No shim is needed. The original shim approach (documented in the previous revision) tried to preserve ARI's internal contract by replacing the implementation behind ansible-galaxy calls. But since the session manager now handles all collection management before ARI runs, the entire pipeline is unreachable. Clean removal is simpler and safer than shimming.

• Removed dependency_dir_preparator.py, dependency_loading.py, dependency_finder.py
• Removed install_galaxy_target() and related helpers from utils.py
• Removed the install_dependencies parameter from scanner.evaluate() and run_scan()
• Removed _cli_legacy.py and its tests (test_cli.py, test_cli_health_and_diagnostics.py)
• ansible-galaxy is no longer required for collection operations (roles remain on the legacy path for now)
• Net reduction: ~5,100 lines of dead code removed

Phase 5: Native validator leverages venv for P-rules

• For search_action_group() and argument spec validation, query the Ansible validator's venv (via subprocess or thin gRPC call)
• Re-enable P001–P004 in daemon mode (currently excluded because they require ram_client with populated data)

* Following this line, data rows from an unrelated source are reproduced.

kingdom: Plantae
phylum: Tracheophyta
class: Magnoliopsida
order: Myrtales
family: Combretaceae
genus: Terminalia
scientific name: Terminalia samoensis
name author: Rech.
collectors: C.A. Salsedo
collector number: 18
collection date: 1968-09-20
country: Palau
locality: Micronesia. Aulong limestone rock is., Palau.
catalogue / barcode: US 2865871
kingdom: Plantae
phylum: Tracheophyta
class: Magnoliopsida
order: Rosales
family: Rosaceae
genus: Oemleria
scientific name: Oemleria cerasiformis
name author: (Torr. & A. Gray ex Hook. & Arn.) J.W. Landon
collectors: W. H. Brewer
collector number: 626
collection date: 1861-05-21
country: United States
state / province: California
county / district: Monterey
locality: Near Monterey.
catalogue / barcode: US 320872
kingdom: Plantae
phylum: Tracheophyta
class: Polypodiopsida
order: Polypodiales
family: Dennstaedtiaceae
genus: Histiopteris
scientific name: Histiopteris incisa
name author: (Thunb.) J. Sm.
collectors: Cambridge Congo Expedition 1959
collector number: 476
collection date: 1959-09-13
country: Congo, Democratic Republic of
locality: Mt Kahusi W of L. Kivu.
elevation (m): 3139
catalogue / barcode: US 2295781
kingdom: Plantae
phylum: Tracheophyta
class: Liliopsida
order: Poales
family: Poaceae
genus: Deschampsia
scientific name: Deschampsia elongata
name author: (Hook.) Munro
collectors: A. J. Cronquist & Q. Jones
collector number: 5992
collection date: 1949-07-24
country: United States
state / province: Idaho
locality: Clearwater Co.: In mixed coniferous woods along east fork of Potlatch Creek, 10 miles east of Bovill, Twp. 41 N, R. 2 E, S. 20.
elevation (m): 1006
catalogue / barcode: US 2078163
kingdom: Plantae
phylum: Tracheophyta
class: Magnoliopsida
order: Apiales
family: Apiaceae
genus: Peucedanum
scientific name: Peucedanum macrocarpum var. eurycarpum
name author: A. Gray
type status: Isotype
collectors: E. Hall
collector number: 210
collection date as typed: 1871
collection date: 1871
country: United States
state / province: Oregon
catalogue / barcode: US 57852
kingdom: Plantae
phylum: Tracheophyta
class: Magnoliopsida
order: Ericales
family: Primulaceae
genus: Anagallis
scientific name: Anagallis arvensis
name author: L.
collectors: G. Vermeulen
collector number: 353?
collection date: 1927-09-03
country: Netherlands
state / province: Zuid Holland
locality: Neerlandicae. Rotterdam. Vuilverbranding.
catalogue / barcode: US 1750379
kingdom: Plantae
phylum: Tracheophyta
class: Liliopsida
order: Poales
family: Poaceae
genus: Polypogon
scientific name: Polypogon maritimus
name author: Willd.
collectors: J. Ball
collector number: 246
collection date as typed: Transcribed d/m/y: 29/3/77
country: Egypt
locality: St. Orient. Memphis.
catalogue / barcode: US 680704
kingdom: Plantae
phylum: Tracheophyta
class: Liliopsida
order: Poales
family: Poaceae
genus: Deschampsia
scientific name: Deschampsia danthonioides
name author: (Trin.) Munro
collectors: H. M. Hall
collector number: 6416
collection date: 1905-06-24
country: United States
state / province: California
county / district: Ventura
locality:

Phase 6: Web gateway migration (future, ADR-029)

• Migrate the filesystem metadata layer to SQLite/PostgreSQL
• RAMClient becomes a DB-backed read-through cache

Related Decisions

• ADR-003: Vendor ARI Engine — established the engine as integrated code
• ADR-009: Separate Remediation Engine — validators are read-only
• ADR-022: Session-Scoped Venvs — venv lifecycle
• ADR-029: Web Gateway Architecture — future persistence layer

---

Revision History

Date	Author	Change
2026-03-19	AI-assisted	Initial proposal
2026-03-19	AI-assisted	Phase 1 complete (PR #49): ~3,100 lines of dead ARI code removed
2026-03-21	AI-assisted	Revised decision: Galaxy proxy approach replaces custom cache. Added proprietary format boundary justification, standards-based caching rationale, and Python ecosystem delegation arguments.
2026-03-21	AI-assisted	Phase 3: Session-scoped venvs as shared assets. Multi-version layout, incremental installs, single-writer/many-readers architecture, ARI dependency_dir integration.
2026-03-21	AI-assisted	Phase 4 revised: shim replaced with dead code removal (~2,000 lines). Session manager makes ARI's dependency pipeline unreachable.